§ Exercise aim:
Return every line of the entries that includes the word "like".

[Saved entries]
-- Opening Marker --

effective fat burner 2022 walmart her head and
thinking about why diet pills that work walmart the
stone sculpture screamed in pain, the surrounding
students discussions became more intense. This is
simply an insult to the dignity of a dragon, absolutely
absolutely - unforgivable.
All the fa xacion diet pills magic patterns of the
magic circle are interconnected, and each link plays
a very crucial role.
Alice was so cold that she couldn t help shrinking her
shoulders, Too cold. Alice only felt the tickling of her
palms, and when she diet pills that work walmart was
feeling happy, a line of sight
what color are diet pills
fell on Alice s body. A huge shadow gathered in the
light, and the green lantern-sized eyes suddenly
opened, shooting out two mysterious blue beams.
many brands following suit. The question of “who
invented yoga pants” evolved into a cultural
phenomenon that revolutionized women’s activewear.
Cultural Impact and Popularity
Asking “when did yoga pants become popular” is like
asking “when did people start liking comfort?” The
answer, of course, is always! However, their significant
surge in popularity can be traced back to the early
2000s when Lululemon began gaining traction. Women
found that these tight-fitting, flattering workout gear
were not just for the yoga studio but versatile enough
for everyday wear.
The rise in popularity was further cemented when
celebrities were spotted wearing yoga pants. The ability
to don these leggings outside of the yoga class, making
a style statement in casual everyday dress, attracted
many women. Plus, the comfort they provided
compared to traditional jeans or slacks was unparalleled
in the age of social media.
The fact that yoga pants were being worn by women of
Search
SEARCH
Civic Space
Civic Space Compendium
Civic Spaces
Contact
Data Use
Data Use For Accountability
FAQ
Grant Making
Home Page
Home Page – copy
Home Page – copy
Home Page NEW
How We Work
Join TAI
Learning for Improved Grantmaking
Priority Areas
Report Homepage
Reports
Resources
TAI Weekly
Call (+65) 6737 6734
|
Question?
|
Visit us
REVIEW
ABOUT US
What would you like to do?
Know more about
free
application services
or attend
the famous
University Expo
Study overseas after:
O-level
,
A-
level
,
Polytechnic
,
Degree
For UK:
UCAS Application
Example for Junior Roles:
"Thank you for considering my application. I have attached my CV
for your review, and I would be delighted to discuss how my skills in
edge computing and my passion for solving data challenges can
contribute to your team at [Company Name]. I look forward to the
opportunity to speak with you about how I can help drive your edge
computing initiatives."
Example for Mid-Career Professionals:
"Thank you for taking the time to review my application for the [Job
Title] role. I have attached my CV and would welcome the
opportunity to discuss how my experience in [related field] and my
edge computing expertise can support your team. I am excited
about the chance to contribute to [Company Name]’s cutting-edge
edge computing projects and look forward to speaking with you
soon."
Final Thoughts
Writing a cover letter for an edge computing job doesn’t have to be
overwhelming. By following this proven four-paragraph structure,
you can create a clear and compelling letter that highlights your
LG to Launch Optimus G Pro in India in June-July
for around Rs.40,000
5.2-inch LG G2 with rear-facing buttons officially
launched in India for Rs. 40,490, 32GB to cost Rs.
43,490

-- Closing Marker --

§ Solution:
Asking “when did yoga pants become popular” is like
What would you like to do?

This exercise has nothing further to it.